# [Document]
★ ★ ★ ★ ★ ★ ★
We had a kitten like this many moons ago - ignoring seemed the best tactic (time out really) either we scruffed her and put her in the corridor quite calmly mind, or we just got up walked out of the room and shut the door. It took awhile but as we used lots of positive reinforcement eventually she calmed down. SHe was a menace with the kids though as they just screeched and ran and then she thought it was a chasing gaem - it was a case of educating the kids then! Good luck and welcome!


----------



## suzy93074 (Sep 3, 2008)

I used to put jinks out in the hallway, he used to meow for a bit, but soon calmed down - a time out does work cos it calms them and you! good luck it will all come right in time


----------



## silverhorse (Nov 2, 2008)

I have a six month old female persian kitten and we have been through everything that you have with her. We now do three things .One is at some time when she is being good have her upon your knee and stroke her gently under her throat for a while to show you love her. Then if she becomes bored and tries to claw or bite then put her in time out for an hour or so. Then let her back in or feed her if it is time perhaps with a few biscuits.
★ ★ ★ ★ ★ ★ ★
# [Material]

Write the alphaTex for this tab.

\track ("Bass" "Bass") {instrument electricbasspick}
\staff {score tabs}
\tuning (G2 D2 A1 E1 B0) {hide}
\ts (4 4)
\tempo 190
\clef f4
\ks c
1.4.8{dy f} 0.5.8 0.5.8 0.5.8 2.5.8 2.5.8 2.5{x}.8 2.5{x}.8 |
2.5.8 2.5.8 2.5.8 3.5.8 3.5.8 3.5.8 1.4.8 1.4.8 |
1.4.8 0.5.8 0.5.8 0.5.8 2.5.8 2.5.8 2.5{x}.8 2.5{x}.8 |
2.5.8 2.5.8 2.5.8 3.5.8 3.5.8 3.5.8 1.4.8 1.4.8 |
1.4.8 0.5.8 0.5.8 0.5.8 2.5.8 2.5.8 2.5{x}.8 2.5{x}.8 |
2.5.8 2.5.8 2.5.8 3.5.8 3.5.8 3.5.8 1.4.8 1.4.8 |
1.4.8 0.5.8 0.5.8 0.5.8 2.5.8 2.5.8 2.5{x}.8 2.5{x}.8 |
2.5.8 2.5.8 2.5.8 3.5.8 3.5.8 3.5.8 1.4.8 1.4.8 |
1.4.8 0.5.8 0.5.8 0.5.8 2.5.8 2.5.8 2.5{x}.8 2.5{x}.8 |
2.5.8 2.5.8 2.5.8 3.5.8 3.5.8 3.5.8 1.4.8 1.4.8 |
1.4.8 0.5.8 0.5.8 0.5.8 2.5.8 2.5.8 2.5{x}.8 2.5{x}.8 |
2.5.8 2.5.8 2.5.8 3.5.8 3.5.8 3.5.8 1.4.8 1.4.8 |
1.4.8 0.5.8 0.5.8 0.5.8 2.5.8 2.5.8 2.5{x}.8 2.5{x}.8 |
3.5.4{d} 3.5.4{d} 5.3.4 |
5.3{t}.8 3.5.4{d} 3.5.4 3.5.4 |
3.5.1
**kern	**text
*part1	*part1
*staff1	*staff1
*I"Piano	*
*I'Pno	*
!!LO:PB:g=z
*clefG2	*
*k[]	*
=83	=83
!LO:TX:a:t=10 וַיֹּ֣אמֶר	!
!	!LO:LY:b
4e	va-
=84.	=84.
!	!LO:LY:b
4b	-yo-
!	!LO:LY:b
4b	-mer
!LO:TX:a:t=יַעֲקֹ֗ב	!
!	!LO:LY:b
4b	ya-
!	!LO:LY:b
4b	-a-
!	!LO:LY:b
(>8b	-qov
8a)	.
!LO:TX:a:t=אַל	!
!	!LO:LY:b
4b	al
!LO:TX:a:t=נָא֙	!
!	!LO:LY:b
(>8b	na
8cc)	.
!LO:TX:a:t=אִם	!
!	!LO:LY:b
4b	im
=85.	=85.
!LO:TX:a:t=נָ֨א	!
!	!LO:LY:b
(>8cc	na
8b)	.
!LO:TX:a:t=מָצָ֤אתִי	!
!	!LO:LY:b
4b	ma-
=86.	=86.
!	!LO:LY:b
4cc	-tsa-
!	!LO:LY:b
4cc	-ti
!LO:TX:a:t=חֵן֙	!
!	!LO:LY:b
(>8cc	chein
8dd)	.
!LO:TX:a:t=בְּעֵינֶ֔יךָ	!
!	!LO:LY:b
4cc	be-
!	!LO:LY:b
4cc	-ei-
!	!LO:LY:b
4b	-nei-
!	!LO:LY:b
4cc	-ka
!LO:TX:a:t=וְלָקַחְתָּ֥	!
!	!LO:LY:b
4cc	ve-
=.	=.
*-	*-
★ ★ ★ ★ ★ ★ ★
# [Exercise objective]
Carry on the forum thread about calming an unruly kitten from the point where it stops.

# [Answer to this exercise]
If she later comes at you again and she wants to play then spend 10minutes with her to tire her out, You can use a short stick with a metre long rope and something on the end like feathers or a toy. She will chase this around a pouffee or a stool or around the room. As she has not got another kitten with her, you become her friend to play. After this she will probably sleep or curl up near you If not give her more time to play on her own in a separate room. Eventually she will settle down. She is not unusual she is just a playfull kitten.
Persevere with her and love her and she will become a lovely cat.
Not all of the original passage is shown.